Masthead

Masthead

Monday, July 22, 2019

MAANLANDING: Our global celebration of achieving what's impossible

This stamp only cost 6F but it cost the US government's Apollo program $25B and employed 400,000 people to register 1st place getting mankind to the moon. As we celebrate the 50th anniversary of the Apollo Mission's moon landing, the backdrop of climate change and political polarization tint the anniversary with a new black and white: so many ostensibly impossible solutions await our communal acumen. But can we? Will we?
To me, pictures of the US flag on the moon mean more in 2019 than they did to me 10 years ago. Some of us have come of age in a time with few reasons to feel patriotic, rather plagued by the opposite disappointment in the realities of today's America. And yet back then, we did it, and not to claim US territory, but to illustrate US' prowess through smarts, through science, and through grit. 

 I picked this stamp to commemorate the lunar landing because it was not just Americans who seem to have felt, and marked, this moment in time: it was a victory for ingenuity, engineering, economic commitment to see mankind realize a quest as old the first named constellations — to touch this near cousin to our Earth. To touch it with our feet and hands. Evidently 600 million people watched thost first steps on the black and white surface of the moon, through grainy black and white footage on the surface of family room televisions. 

I can do no better to comment on any aspect of this anniversary than the Christian Science Monitor editorial writer has in this piece, Why the moon landing still inspires. What inspires me in the editorial's observerations, as in the spirit I read within depiction of the astronauts of this Belgian stamp, is thus, "Writer Norman Mailer wrote that the project set engineers and computer programmers to dram of 'ways to attack the problems of society as well as they had attacked the problems of putting men on the moon." May this generation's best somehow abound to be the forces of good who are smart, competent and driven just as those NASA engineers of the space race of the 60s.

Monday, April 22, 2019

Transcendency of trains

Even before you can discern the purpose of this stamp, the sparkling blue and brilliant red of its features, fenced by a geometric arch, fetch the heart!  The Høhe Tåstrup Station commemorated in by Denmark in 1986 is a train station 15KM from Copenhagen.

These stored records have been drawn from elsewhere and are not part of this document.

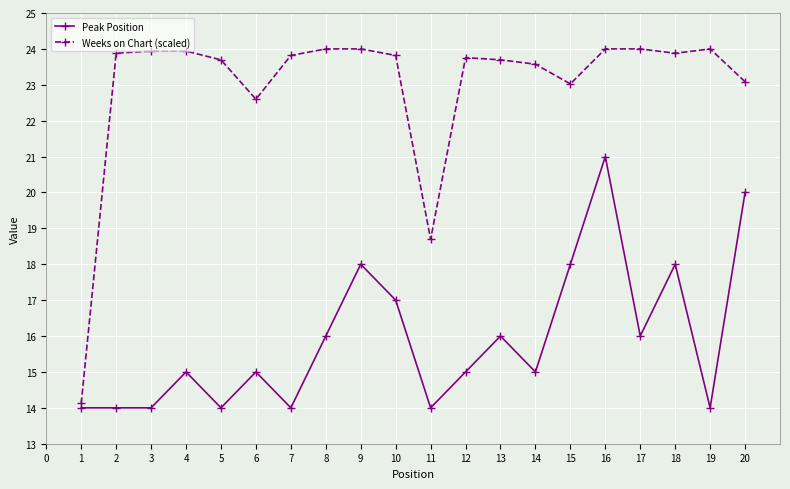

Is the value of Weeks on Chart (scaled) at 12 greater than the value of Peak Position at 15?

Yes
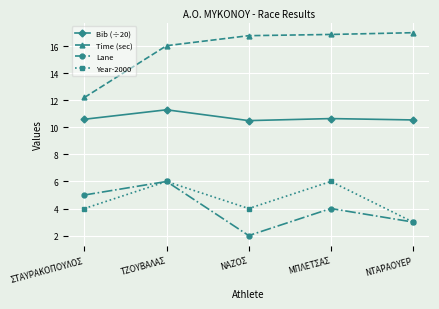

In Year-2000, how many points are higher than both neighbors (excluding endpoints)?

2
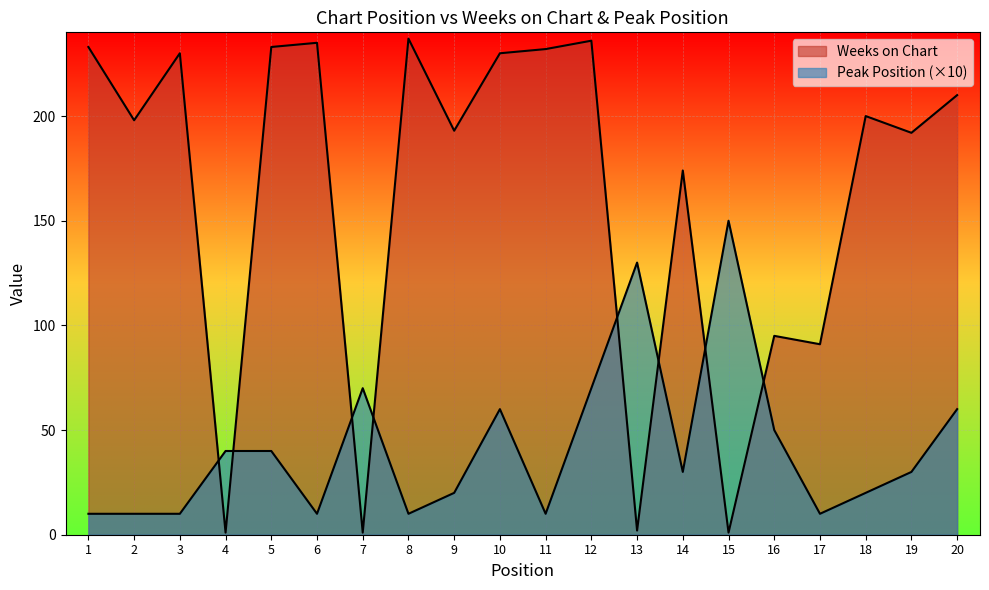

What is the difference between the second highest and minimum values in the Weeks on Chart series?

235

Train stations across the world have done well by the architects that design them. In turn, we who visit — from us train-impoverished American tourists from the land of automobiles, to the European and Asian commuters for whom such spaces are literally quotidian — can’t help but be flagged and found illuminated by those high ceilings, transcendent light, and urgent pace. Transcendenthas facets of definition – it means several things, but the version I call on is that “of God, existing apart from and not subject to the limitations of the material universe.”
Stepping from the train station onto the train is a portal into yet more expansive moments. I dwell on rich memories of train riding across Europe for work in earlier chapters of my life, with the sweetest feelings of independence, perspective, and gratitude unfolding in my heart as the landscape rolled out the window. Several weeks ago we had the joy of watching our 15month old experience and voice this same exhilaration, as we sped across a short span of Norway’s landscape — her chirps and chippers exactly in tune with the joyful child in our all of our train-appreciating hearts.